There is an important distinction between BI and other government assistance. During COVID-19, the government decided to expand a “social safety net,” as Adam put it, with the CERB program. This financial assistance “gave renewed life to the idea of unconditional cash transfers to low-income individuals.” However, CERB did not solely disseminate funds to low-income earners. In fact, some people in low-income groups were not eligible, while some high-income groups were. The program is now closed.
As a student-run firm, JED wanted to explore younger Canadian perceptions of a prospective BI program and what rhetorical messages influence these perceptions. The team states that these factors have been “relatively unexplored” in public reports. “We thought it would be valuable to shine light on the university student perspective of this policy debate,” the team explained.
Without including any facts about BI, researchers presented 8-12 messages politicians might use to focus groups — statements like “BI is the best policy we have to eliminate [poverty]” or “BI will increase government dependency.” Participants were encouraged to think critically about each claim. According to the report, students were not influenced much: 75% of the messages were “met with skepticism” or rejected, and 80% of participants adhered to their original opinions on BI.

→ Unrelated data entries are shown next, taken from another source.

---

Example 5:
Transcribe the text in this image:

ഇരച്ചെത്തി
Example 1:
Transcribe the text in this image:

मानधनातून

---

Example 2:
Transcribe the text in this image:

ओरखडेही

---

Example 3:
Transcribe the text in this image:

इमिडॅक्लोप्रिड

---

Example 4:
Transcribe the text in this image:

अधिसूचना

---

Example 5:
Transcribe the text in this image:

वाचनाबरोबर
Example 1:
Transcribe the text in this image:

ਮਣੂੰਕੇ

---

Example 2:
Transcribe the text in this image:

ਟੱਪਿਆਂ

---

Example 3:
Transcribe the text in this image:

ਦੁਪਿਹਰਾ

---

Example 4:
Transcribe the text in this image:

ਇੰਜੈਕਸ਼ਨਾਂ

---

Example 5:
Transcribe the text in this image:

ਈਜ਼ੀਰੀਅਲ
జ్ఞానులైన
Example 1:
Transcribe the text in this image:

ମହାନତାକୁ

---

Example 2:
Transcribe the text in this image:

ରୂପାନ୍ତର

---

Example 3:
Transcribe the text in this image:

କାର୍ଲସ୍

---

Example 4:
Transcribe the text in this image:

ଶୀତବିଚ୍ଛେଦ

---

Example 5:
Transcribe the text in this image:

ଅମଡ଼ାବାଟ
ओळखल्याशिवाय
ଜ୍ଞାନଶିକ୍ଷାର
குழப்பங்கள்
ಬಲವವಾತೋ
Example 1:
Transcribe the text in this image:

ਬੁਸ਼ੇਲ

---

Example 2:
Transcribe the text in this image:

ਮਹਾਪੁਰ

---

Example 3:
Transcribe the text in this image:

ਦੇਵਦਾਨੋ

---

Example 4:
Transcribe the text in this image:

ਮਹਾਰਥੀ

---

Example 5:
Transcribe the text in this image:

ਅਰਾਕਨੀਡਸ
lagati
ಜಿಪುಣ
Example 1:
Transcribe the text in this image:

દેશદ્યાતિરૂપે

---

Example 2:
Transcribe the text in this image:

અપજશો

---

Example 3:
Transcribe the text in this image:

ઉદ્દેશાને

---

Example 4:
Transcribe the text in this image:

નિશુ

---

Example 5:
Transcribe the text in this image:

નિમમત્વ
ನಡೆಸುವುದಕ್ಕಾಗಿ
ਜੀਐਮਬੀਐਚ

JED discovered that poverty reduction is the most commonly perceived benefit of BI. Although rhetoric about this benefit piqued some interest, it still fell short of significantly influencing opinions. There were not any facts to validate BI’s alleviation of poverty. Participants wanted evidence of BI’s success that the rhetoric was not providing.
“This report shows that students are open-minded to the policy, and they’re willing to change their perspective, but they need evidence. They need proof,” Adam states.
Manitoba and Ontario have attempted BI projects in the past, but both provinces cancelled the programs before any research findings could be publicized. Any evidence that may have come out of them was too anecdotal or resulted from contentious research methods.
“Without there having been a fully-funded pilot project in Canada, it’s tough to point to something and say, ‘See, Basic Income’s going to do this,’” explained Adam.
Students are willing to change their stances, but the messages spread by advocates and critics of BI are not inspiring them to do so. For instance, the potential for higher taxes is a common argument used against BI; however, when surveyors asked if tax increases would change anyone’s mind, there was no difference in aggregate support.
The report found that 57% of the surveyees favoured the program, while 12% were against it. The executive summary states that there is a 45% net support for BI among Canadian students.
Despite the percentages, Adam shared that less than 20% of students were “very confident” in their opinion. Around 40% were strongly in favour or strongly against BI, but others struggled to explain their positions.
The report states that opinions are still “malleable,” meaning there’s room for shifting positions among young Canadians. The support/disapproval is there, but current political rhetoric is not going to foster confidence behind those perspectives.
JED concludes that a large-scale pilot project that produces strong evidence could succeed in changing opinions where current messaging does not. The firm’s research shows that a nationwide pilot that demonstrates how BI impacts Canadians could likely encourage individuals to update their positions on the policy. Although JED does not propose whether or not such a project is worthwhile, it states that well-informed results have the potential to shape student perspectives.
“Students are in support of a basic income. They want to learn more about it,” Adam expressed when asked what he wanted McGill students to take away from JED’s report. “A pilot project is something that would better inform them.”
The report can be downloaded from JED’s website.